The Epistle to Philemon
The Epistle to Philemon is the shortest of Paul’s letters, and the most personal. Onesimus, a slave who had fled his master Philemon, had met Paul in prison and been converted. Paul sends him back to his master, with this note asking that he be received no longer as a slave, but as a brother.
A slave become a brother
Paul does not with one word break the institution of slavery, but he makes its foundation fall from within. Onesimus returns, but all has changed between him and his master, for the two are now brothers in Christ: “no longer as a slave, but as more than a slave: as a dear brother.” Philemon 1:16 Two men whom society separated into master and slave find themselves members of one family, equal before God.
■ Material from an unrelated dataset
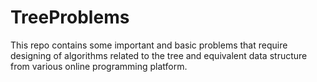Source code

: # TreeProblems
This repo contains some important and basic problems that require designing of algorithms related to the tree and equivalent data structure from various online programming platform.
Paul obtains all this without imposing anything: he could command, he prefers to ask, and sends Onesimus back leaving Philemon free in his response. “but I did not want to do anything without your consent, so that your kindness might not be forced but voluntary.” Philemon 1:14 Charity does not compel; it waits for a free consent. This is the seed that would later bring down slavery itself, as the article on slavery in the Bible shows. The name Onesimus, in Greek Onēsimos (Ὀνήσιμος), means “useful,” and Paul plays on it: “who was once useless to you, but who now is truly useful both to you and to me.” Philemon 1:11 The slave whose name meant useful has become so at last, in becoming a Christian.
Put it to my account
Paul goes further: he stands surety for the debt Onesimus might have contracted in fleeing, and takes it upon himself in his place. “if he has wronged you in any way or owes you anything, charge it to my account.” Philemon 1:18 A third party takes upon himself the debt of the guilty one so that the relationship may be restored: this gesture sketches in small what Christ accomplishes for all men, bearing their debt to reconcile them with the Father. The briefest of Paul’s letters thus contains, in a concrete case, the whole Gospel of reconciliation.